WORK REQUIRED — Word for word, reproduce each of the entries.

DATA LISTING —

********************

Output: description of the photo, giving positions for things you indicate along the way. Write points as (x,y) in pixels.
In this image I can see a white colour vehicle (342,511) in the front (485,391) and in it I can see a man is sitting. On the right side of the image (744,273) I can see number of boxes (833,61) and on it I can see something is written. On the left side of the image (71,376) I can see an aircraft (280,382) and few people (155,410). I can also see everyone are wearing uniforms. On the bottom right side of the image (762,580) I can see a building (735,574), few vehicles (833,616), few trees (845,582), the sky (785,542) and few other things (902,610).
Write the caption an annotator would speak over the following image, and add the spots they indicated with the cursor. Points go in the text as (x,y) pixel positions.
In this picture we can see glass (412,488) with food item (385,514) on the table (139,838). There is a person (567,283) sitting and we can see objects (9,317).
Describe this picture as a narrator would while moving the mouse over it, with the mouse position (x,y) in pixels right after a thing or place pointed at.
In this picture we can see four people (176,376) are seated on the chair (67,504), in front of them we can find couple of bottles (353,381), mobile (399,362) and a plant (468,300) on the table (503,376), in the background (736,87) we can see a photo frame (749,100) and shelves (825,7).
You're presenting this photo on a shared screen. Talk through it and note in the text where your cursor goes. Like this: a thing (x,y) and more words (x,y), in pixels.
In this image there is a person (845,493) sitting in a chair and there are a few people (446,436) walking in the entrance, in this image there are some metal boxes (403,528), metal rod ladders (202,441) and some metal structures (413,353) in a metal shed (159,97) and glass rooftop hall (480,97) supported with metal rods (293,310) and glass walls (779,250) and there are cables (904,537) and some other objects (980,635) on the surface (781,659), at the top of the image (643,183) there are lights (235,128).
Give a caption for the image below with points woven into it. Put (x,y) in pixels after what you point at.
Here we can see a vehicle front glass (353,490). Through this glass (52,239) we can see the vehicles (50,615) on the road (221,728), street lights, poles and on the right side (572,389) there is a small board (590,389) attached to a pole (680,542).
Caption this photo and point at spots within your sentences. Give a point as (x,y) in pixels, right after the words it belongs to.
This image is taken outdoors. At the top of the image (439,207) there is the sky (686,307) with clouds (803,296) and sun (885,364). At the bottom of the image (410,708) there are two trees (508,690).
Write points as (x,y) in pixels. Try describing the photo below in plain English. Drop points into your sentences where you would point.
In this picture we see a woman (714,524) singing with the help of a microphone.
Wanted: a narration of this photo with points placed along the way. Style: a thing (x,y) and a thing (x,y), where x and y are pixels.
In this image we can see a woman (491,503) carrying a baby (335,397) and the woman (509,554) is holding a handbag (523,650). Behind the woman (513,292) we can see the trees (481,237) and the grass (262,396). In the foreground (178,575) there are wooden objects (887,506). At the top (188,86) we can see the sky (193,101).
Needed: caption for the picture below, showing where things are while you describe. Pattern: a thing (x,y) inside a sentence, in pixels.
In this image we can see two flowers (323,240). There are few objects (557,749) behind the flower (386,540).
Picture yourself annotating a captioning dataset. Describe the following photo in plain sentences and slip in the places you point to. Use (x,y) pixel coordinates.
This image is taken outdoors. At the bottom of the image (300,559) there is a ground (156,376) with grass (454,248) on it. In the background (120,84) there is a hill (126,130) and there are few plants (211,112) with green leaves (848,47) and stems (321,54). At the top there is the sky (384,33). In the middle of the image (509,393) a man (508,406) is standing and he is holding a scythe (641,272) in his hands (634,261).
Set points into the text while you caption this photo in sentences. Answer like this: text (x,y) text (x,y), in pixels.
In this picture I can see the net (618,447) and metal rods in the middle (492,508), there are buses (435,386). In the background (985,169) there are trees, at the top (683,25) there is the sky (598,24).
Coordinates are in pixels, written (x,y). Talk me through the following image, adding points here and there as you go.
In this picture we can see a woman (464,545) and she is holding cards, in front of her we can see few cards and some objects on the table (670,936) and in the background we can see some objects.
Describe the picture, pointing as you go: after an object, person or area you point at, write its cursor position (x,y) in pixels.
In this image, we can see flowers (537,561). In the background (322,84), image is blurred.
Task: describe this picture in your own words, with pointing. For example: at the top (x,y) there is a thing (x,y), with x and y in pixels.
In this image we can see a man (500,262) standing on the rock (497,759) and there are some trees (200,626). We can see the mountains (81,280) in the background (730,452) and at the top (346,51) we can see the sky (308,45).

********************

WRITTEN RESPONSE —
Output: description of the photo, giving positions for things you indicate along the way. Write points as (x,y) in pixels.
In this image I can see a white colour vehicle (342,511) in the front (485,391) and in it I can see a man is sitting. On the right side of the image (744,273) I can see number of boxes (833,61) and on it I can see something is written. On the left side of the image (71,376) I can see an aircraft (280,382) and few people (155,410). I can also see everyone are wearing uniforms. On the bottom right side of the image (762,580) I can see a building (735,574), few vehicles (833,616), few trees (845,582), the sky (785,542) and few other things (902,610).
Write the caption an annotator would speak over the following image, and add the spots they indicated with the cursor. Points go in the text as (x,y) pixel positions.
In this picture we can see glass (412,488) with food item (385,514) on the table (139,838). There is a person (567,283) sitting and we can see objects (9,317).
Describe this picture as a narrator would while moving the mouse over it, with the mouse position (x,y) in pixels right after a thing or place pointed at.
In this picture we can see four people (176,376) are seated on the chair (67,504), in front of them we can find couple of bottles (353,381), mobile (399,362) and a plant (468,300) on the table (503,376), in the background (736,87) we can see a photo frame (749,100) and shelves (825,7).
You're presenting this photo on a shared screen. Talk through it and note in the text where your cursor goes. Like this: a thing (x,y) and more words (x,y), in pixels.
In this image there is a person (845,493) sitting in a chair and there are a few people (446,436) walking in the entrance, in this image there are some metal boxes (403,528), metal rod ladders (202,441) and some metal structures (413,353) in a metal shed (159,97) and glass rooftop hall (480,97) supported with metal rods (293,310) and glass walls (779,250) and there are cables (904,537) and some other objects (980,635) on the surface (781,659), at the top of the image (643,183) there are lights (235,128).
Give a caption for the image below with points woven into it. Put (x,y) in pixels after what you point at.
Here we can see a vehicle front glass (353,490). Through this glass (52,239) we can see the vehicles (50,615) on the road (221,728), street lights, poles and on the right side (572,389) there is a small board (590,389) attached to a pole (680,542).
Caption this photo and point at spots within your sentences. Give a point as (x,y) in pixels, right after the words it belongs to.
This image is taken outdoors. At the top of the image (439,207) there is the sky (686,307) with clouds (803,296) and sun (885,364). At the bottom of the image (410,708) there are two trees (508,690).
Write points as (x,y) in pixels. Try describing the photo below in plain English. Drop points into your sentences where you would point.
In this picture we see a woman (714,524) singing with the help of a microphone.
Wanted: a narration of this photo with points placed along the way. Style: a thing (x,y) and a thing (x,y), where x and y are pixels.
In this image we can see a woman (491,503) carrying a baby (335,397) and the woman (509,554) is holding a handbag (523,650). Behind the woman (513,292) we can see the trees (481,237) and the grass (262,396). In the foreground (178,575) there are wooden objects (887,506). At the top (188,86) we can see the sky (193,101).
Needed: caption for the picture below, showing where things are while you describe. Pattern: a thing (x,y) inside a sentence, in pixels.
In this image we can see two flowers (323,240). There are few objects (557,749) behind the flower (386,540).
Picture yourself annotating a captioning dataset. Describe the following photo in plain sentences and slip in the places you point to. Use (x,y) pixel coordinates.
This image is taken outdoors. At the bottom of the image (300,559) there is a ground (156,376) with grass (454,248) on it. In the background (120,84) there is a hill (126,130) and there are few plants (211,112) with green leaves (848,47) and stems (321,54). At the top there is the sky (384,33). In the middle of the image (509,393) a man (508,406) is standing and he is holding a scythe (641,272) in his hands (634,261).
Set points into the text while you caption this photo in sentences. Answer like this: text (x,y) text (x,y), in pixels.
In this picture I can see the net (618,447) and metal rods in the middle (492,508), there are buses (435,386). In the background (985,169) there are trees, at the top (683,25) there is the sky (598,24).
Coordinates are in pixels, written (x,y). Talk me through the following image, adding points here and there as you go.
In this picture we can see a woman (464,545) and she is holding cards, in front of her we can see few cards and some objects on the table (670,936) and in the background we can see some objects.
Describe the picture, pointing as you go: after an object, person or area you point at, write its cursor position (x,y) in pixels.
In this image, we can see flowers (537,561). In the background (322,84), image is blurred.
Task: describe this picture in your own words, with pointing. For example: at the top (x,y) there is a thing (x,y), with x and y in pixels.
In this image we can see a man (500,262) standing on the rock (497,759) and there are some trees (200,626). We can see the mountains (81,280) in the background (730,452) and at the top (346,51) we can see the sky (308,45).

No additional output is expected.